Provided data:
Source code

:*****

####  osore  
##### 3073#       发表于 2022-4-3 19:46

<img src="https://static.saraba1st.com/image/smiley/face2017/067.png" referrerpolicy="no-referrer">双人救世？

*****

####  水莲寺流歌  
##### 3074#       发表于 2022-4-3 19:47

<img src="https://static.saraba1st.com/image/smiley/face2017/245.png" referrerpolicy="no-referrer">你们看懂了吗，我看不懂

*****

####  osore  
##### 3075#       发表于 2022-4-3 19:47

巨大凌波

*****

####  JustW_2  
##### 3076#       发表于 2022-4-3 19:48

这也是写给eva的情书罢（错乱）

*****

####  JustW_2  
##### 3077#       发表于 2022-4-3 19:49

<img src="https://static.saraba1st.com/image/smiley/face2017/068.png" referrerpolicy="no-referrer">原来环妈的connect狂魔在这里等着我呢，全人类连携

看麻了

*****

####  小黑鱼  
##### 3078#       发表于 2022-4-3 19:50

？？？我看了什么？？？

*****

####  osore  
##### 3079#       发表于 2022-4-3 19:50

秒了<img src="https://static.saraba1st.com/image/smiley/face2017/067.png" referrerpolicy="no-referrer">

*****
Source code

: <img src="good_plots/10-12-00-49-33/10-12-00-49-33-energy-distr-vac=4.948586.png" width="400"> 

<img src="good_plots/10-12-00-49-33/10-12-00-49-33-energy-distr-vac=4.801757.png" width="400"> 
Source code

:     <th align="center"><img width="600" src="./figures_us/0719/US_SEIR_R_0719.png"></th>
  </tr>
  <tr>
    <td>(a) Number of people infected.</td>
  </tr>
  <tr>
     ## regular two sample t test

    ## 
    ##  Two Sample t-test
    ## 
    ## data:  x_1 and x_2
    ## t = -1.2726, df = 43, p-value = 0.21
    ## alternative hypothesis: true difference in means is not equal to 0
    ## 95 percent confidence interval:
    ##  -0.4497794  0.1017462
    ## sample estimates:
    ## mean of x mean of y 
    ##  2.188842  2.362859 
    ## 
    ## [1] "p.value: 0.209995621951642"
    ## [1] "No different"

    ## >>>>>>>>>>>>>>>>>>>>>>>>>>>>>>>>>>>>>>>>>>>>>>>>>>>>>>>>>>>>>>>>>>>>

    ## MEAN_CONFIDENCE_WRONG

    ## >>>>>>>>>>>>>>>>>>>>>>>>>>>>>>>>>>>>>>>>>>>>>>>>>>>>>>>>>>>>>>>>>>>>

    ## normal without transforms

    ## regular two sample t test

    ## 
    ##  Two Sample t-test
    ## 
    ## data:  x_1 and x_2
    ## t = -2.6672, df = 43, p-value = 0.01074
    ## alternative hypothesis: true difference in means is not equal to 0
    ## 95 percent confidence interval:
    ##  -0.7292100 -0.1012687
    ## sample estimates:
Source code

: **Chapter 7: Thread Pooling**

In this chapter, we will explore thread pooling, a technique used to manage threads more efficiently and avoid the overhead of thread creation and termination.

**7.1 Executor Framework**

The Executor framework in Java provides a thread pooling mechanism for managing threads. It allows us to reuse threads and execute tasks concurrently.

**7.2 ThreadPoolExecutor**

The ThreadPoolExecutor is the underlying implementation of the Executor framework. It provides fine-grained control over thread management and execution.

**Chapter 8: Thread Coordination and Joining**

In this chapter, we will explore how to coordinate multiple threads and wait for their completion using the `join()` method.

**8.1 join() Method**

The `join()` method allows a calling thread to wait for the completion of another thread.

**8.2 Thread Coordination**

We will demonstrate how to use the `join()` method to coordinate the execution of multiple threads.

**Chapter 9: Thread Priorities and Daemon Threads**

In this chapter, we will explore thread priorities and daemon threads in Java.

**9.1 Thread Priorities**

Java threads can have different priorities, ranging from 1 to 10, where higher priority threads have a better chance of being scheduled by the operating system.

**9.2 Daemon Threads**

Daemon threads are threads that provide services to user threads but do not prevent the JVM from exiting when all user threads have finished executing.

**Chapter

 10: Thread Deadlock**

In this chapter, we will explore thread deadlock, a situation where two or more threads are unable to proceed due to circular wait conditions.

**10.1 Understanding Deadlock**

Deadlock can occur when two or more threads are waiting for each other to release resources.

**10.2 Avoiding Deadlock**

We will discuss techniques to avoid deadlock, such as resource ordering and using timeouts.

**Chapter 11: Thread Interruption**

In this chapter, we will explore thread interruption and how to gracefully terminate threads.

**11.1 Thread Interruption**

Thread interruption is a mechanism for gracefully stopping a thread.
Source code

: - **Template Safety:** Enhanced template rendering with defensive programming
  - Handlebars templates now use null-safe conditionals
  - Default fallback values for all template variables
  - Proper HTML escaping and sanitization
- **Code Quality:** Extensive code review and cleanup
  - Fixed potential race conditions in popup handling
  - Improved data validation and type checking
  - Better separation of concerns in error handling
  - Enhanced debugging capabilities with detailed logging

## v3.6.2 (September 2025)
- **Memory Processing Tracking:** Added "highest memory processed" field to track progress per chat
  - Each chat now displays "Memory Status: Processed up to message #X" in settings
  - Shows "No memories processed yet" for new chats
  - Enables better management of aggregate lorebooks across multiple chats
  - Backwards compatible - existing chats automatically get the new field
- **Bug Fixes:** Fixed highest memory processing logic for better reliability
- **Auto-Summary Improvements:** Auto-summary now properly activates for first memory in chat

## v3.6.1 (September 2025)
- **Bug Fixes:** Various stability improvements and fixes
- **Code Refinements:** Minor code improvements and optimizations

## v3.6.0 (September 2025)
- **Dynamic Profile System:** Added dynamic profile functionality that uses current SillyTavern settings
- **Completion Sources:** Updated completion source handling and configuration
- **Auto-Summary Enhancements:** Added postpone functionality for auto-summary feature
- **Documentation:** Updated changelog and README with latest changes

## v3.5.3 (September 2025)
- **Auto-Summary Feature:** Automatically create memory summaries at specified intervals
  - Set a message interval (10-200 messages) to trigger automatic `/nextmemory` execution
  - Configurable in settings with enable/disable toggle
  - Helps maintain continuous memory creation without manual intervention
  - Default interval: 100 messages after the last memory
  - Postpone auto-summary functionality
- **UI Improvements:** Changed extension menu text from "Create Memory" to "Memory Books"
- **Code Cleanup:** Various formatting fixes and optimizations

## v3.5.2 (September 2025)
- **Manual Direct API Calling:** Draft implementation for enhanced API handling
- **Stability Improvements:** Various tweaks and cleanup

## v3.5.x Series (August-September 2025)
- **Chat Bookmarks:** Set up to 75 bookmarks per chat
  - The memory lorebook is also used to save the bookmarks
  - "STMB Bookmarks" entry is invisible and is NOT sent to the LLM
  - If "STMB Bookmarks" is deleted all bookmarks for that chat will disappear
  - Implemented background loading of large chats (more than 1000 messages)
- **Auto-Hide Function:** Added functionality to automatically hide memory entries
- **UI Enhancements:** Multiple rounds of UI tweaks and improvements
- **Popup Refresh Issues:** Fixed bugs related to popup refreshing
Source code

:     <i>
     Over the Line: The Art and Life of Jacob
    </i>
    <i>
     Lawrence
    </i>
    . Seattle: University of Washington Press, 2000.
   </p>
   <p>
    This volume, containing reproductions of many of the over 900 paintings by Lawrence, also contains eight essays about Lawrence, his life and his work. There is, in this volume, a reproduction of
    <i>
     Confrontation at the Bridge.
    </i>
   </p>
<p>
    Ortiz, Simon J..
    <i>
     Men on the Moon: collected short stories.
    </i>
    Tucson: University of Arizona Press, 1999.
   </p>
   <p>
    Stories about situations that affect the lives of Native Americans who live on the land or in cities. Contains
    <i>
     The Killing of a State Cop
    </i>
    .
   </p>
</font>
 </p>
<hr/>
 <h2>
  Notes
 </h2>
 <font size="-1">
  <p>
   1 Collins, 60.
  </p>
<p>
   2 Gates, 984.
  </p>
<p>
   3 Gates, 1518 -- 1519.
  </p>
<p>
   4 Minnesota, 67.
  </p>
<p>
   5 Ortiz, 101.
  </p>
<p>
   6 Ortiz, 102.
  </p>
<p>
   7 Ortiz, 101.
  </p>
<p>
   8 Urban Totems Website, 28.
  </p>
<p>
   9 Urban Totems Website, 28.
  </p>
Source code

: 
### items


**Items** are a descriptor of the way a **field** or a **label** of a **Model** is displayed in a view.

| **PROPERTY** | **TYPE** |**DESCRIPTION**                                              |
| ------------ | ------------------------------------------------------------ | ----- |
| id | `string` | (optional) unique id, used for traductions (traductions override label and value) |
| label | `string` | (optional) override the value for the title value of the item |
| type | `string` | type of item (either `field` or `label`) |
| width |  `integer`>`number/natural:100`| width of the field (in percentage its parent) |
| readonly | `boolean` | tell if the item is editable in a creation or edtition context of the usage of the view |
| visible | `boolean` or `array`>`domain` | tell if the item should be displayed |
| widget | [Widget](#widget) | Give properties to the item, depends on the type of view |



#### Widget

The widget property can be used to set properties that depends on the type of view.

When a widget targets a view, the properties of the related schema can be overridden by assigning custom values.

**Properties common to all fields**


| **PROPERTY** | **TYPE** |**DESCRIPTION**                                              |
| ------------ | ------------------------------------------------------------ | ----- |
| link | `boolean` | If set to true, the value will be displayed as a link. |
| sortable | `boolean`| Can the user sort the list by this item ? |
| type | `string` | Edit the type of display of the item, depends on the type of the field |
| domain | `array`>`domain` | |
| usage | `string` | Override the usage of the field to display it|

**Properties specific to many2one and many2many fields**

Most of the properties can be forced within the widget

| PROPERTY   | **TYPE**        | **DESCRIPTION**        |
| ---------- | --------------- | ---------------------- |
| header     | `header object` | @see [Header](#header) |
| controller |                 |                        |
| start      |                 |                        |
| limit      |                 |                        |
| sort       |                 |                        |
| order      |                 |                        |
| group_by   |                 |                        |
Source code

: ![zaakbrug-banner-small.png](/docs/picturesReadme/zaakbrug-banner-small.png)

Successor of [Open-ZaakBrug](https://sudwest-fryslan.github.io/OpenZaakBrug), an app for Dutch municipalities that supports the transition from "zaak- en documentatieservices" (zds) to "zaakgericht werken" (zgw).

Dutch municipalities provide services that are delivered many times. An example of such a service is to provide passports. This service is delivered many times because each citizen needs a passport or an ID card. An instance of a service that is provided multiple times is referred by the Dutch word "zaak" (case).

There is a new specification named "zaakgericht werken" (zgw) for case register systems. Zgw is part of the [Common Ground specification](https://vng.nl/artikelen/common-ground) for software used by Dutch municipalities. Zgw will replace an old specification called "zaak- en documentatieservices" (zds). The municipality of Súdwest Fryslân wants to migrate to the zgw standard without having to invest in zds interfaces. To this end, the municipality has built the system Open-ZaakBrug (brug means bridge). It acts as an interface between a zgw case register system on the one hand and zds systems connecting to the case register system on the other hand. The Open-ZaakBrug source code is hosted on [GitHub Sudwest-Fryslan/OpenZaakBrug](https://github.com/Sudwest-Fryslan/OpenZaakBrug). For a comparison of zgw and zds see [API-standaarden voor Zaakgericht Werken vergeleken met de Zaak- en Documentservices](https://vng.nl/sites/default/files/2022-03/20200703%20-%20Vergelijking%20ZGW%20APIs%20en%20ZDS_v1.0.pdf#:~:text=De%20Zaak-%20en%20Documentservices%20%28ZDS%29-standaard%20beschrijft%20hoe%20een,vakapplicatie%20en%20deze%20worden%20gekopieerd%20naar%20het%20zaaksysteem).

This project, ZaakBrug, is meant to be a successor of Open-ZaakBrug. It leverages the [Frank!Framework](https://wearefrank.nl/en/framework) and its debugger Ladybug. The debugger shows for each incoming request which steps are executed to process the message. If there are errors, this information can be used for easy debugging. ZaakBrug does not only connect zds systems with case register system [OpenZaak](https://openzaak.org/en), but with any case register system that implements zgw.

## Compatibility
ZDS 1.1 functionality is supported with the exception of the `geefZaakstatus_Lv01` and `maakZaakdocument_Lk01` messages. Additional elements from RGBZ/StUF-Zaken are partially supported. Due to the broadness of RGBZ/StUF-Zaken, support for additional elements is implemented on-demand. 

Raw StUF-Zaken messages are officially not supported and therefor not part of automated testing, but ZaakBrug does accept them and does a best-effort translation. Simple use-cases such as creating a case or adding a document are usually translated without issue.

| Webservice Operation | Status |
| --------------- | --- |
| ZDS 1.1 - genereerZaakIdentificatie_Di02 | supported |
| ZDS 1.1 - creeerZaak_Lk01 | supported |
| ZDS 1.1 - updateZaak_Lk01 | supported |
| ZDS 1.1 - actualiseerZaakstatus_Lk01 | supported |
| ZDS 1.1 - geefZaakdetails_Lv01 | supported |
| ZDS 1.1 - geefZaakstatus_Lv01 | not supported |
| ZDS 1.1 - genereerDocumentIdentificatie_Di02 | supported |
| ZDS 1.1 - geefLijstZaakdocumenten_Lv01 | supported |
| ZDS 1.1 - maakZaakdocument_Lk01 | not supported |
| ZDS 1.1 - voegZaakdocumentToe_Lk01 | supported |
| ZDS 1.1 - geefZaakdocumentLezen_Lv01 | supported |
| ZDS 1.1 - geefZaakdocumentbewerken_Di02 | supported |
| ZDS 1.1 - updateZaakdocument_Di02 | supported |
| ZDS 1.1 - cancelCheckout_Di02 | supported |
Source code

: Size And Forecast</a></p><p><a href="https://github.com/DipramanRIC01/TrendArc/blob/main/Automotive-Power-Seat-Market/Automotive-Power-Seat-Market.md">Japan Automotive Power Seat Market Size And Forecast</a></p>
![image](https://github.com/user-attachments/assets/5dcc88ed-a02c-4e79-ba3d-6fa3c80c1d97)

Task prompt:
Copy out the material from the line containing "## v3.5.2 (September 2025)" through the line containing "- **Stability Improvements:**", both ends included and every character unchanged.

Result of this task:
## v3.5.2 (September 2025)
- **Manual Direct API Calling:** Draft implementation for enhanced API handling
- **Stability Improvements:** Various tweaks and cleanup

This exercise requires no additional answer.